In previous discussions, I found following descriptions:
"mapreduce.job.ubertask.enable | (false) | 'Whether to enable the
small-jobs "ubertask" optimization, which runs "sufficiently small" jobs
sequentially within a single JVM. "Small" is defined by the following
maxmaps, maxreduces, and maxbytes settings. Users may override this value.'"
Basing on above description, I set "mapreduce.job.ubertask.enable" to true
and also configured other uber related parameters, and then I did some
practices and have following understanding.
1) If I submit a bunch of small MR jobs to Hadoop cluster(each MR job will
run in uber mode):
- Each MR job corresponds to an application, like
- Each application has its own container, like
- When a container launched by nodemanager, it will launch a JVM too.
When the container stops, the JVM will stop as well.
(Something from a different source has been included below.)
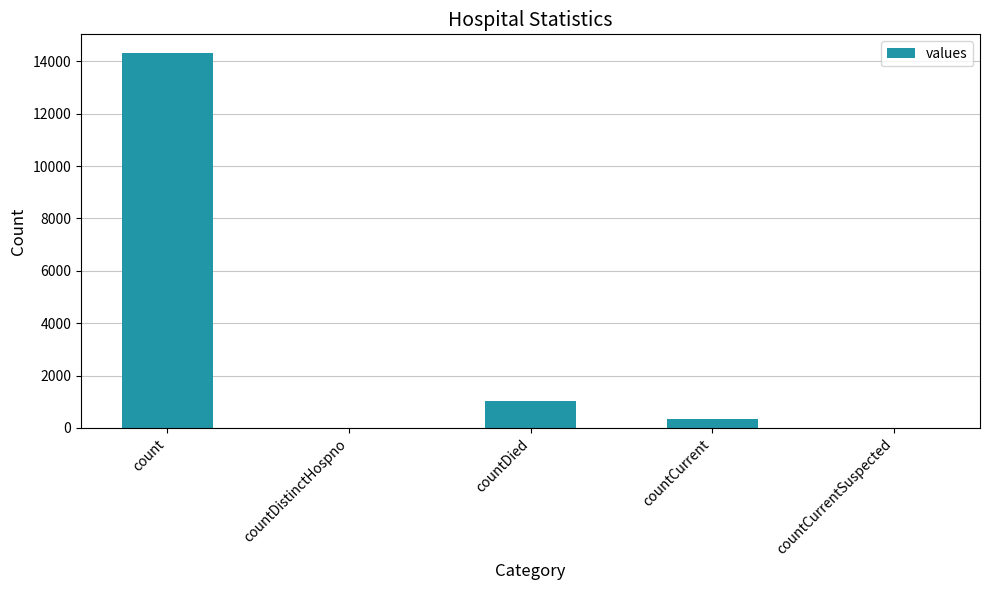

Reading right to left, transcribe all the data shown in this chart.

countCurrentSuspected=0	countCurrent=335	countDied=1022	countDistinctHospno=0	count=14316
A container only has
one JVM in its whole life cycle.
- Each application_1383815949546_0006 includes some map tasks and reduce
- In uber mode, all the map tasks and reduce tasks of
application_1383815949546_0006 will be executed in a the same and only
container container_1383815949546_0010_01_000001. It also means that all
map tasks and reduce tasks will be executed in a single JVM.
- A container could not be shared among different applications(jobs)
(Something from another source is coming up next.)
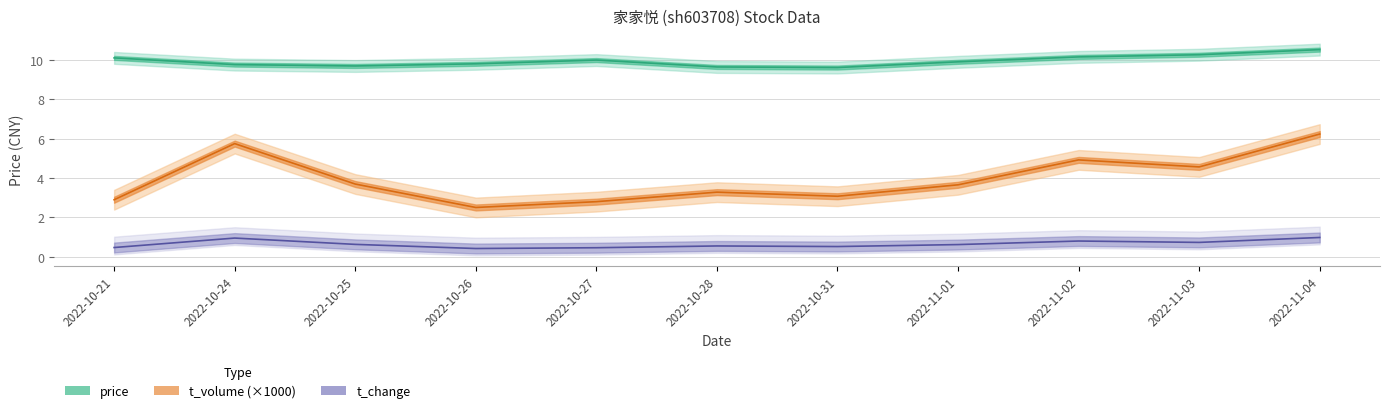

Where does the t_volume (×1000) series first go above 3?

2022-10-24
2) If I submit a bunch of big MR jobs to Hadoop cluster(each MR job will
run and NOT in uber mode):
- Each map task and reduce task of application_1383815949546_0006 will
be executed in its own container. It means that
application_1383815949546_0006 will have lots of containers.
I am not sure whether above undertandings are correct or not, so any
comments/corrections will be appreciated!